● SOURCE INFORMATION:
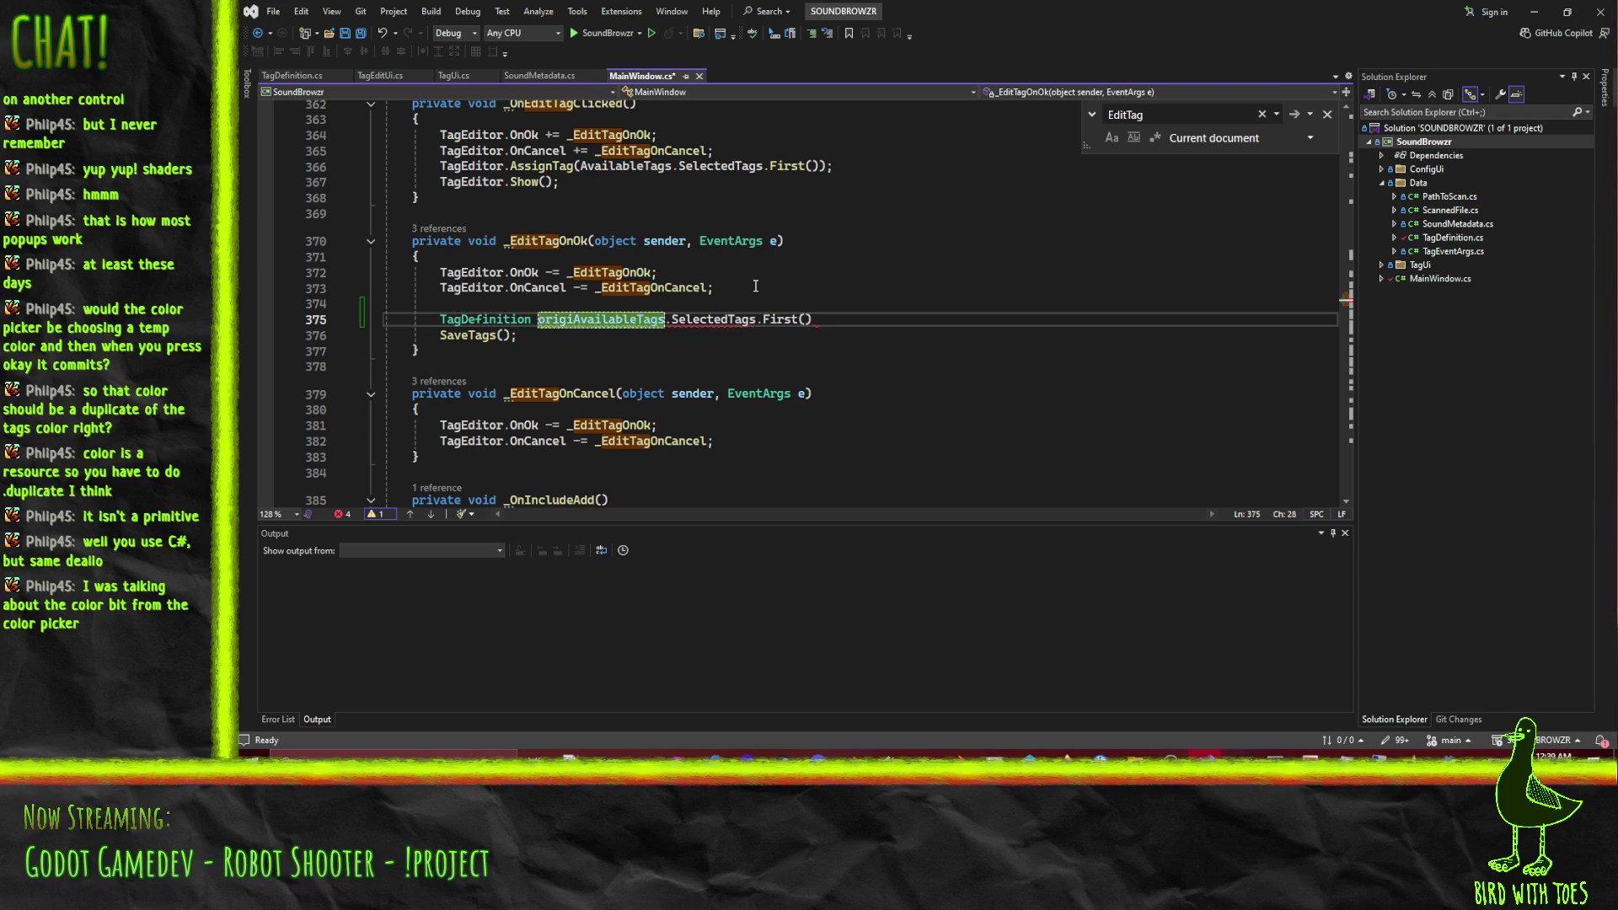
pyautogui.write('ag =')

==

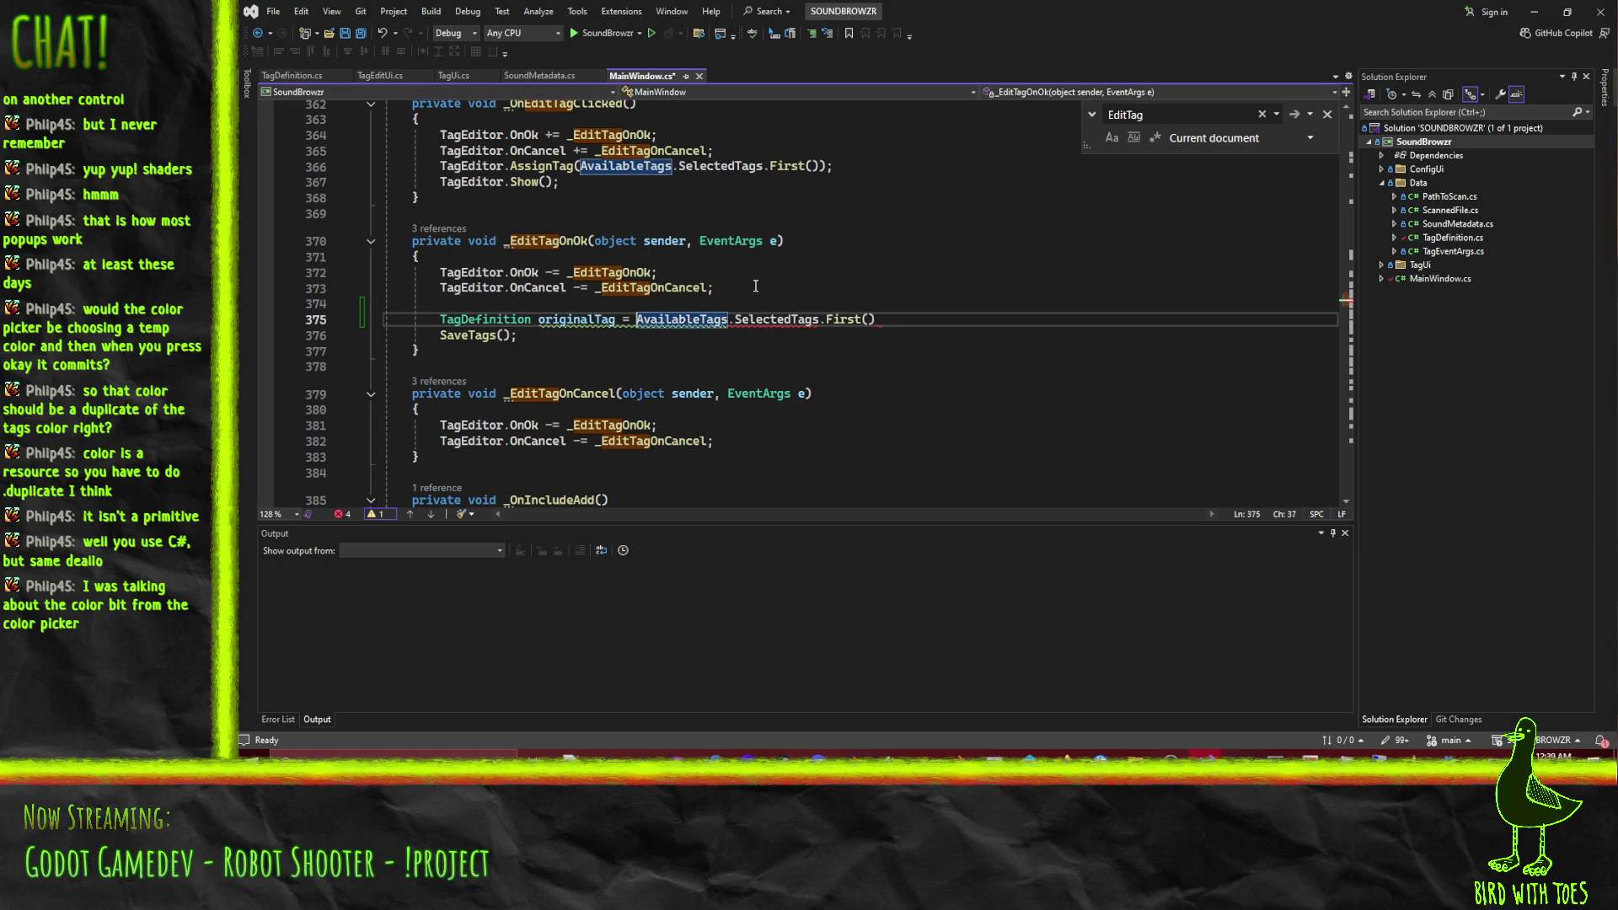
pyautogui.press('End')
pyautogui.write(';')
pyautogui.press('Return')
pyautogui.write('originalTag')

● TASK GOAL: From the listing above, output exactly the run of lines that starts with the line containing "pyautogui.press('End')" and ends with the line containing "pyautogui.write('originalTag')".

● TASK SOLUTION:
pyautogui.press('End')
pyautogui.write(';')
pyautogui.press('Return')
pyautogui.write('originalTag')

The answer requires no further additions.